I don’t often give out writing advice here, becasue I doubt anyone wants to hear it, but here’s some: choose honesty over cleverness and coolness. Cleverness and coolness are quicksand that will kill you and your writing. There is always someone more clever, someone more cool, but there is no one who can be honest exactly like you can becasue there is no one who’s seen exactly what you’ve seen. Don’t be so scared of being a schmuck, or of making you characters schmucks. Don’t have people "lament" or "bemoan" when really, they’re whining. Never let your characters "inhale the smell of a fine book," and don’t even think about telling me you’ve done it yourself. Old books smell dirty and sweaty; it’s not something you want to inhale. You don’t stop loving old books, you just start describing them as what they are: dirty and smelly. Instead of trying to be clever and smart, you try to be honest. If you choose honesty, you will succeed even if you fail; but if your goal is to be clever and cool, you will fail at having done anything worthwhile even if you succeed.

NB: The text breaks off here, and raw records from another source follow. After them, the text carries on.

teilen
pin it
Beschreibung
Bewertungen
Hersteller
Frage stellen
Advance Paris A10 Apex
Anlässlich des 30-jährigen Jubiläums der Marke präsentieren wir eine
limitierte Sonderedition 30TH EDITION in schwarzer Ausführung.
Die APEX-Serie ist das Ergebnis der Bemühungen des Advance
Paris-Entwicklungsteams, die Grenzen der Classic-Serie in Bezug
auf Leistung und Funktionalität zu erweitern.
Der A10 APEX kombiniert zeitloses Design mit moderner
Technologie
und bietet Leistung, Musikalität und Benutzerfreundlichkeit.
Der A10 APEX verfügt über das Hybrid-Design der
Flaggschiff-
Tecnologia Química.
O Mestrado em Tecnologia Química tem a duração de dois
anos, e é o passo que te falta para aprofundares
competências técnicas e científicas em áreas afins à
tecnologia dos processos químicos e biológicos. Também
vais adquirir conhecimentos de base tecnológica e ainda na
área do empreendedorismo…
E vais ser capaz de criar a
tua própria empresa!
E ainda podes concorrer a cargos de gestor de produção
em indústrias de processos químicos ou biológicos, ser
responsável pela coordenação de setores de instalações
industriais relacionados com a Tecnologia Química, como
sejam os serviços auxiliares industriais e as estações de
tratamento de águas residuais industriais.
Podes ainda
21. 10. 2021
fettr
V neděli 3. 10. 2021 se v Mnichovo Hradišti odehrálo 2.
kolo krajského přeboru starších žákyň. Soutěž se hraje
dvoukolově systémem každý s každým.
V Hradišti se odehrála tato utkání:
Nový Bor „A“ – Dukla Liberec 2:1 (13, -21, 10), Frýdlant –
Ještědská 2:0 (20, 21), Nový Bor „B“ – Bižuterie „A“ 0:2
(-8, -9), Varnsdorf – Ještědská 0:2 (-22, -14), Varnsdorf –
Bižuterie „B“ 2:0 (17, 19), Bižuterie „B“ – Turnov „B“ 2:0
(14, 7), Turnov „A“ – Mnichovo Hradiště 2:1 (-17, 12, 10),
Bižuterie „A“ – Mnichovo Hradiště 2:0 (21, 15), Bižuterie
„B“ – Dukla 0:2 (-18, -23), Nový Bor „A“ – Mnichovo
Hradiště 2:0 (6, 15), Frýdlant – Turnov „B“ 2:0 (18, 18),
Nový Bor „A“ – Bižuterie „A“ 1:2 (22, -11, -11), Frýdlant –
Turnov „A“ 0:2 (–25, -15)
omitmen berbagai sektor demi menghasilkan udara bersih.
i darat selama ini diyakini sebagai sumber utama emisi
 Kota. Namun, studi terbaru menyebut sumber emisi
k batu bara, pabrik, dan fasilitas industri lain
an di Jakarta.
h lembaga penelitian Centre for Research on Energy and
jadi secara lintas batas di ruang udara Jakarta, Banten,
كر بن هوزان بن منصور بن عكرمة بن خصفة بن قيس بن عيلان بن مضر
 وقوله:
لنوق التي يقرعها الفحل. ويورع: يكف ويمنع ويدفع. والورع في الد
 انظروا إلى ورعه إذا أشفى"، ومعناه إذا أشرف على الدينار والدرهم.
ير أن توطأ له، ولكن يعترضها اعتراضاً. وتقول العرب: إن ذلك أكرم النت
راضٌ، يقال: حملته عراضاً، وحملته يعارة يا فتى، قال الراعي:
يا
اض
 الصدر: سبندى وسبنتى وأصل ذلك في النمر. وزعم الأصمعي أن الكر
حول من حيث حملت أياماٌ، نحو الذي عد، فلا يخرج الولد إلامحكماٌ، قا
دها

4 thoughts on “Truer Words”
Everything but the old books, I’m all about.
(Sweaty? Old books smell…sweaty? I’ll have to snuffle one when I get home today, but that seems–very strange.)
(To say nothing of fine =! old. A brand-spiffy-new leather-bound book? Very fine indeed, and smelling teh yum.)
Words to live by. I should have them tattooed in reverse on my forehead.
And I’ll add: don’t fall for the seduction of assuming that everyone is just alike deep down, and the same things that are false for you are, of course, equally false for everyone. Tell the truth, even if it is clever. Then, when you are reading or writing, the individualities of other voices will ring always true instead of always false. You know, within reason.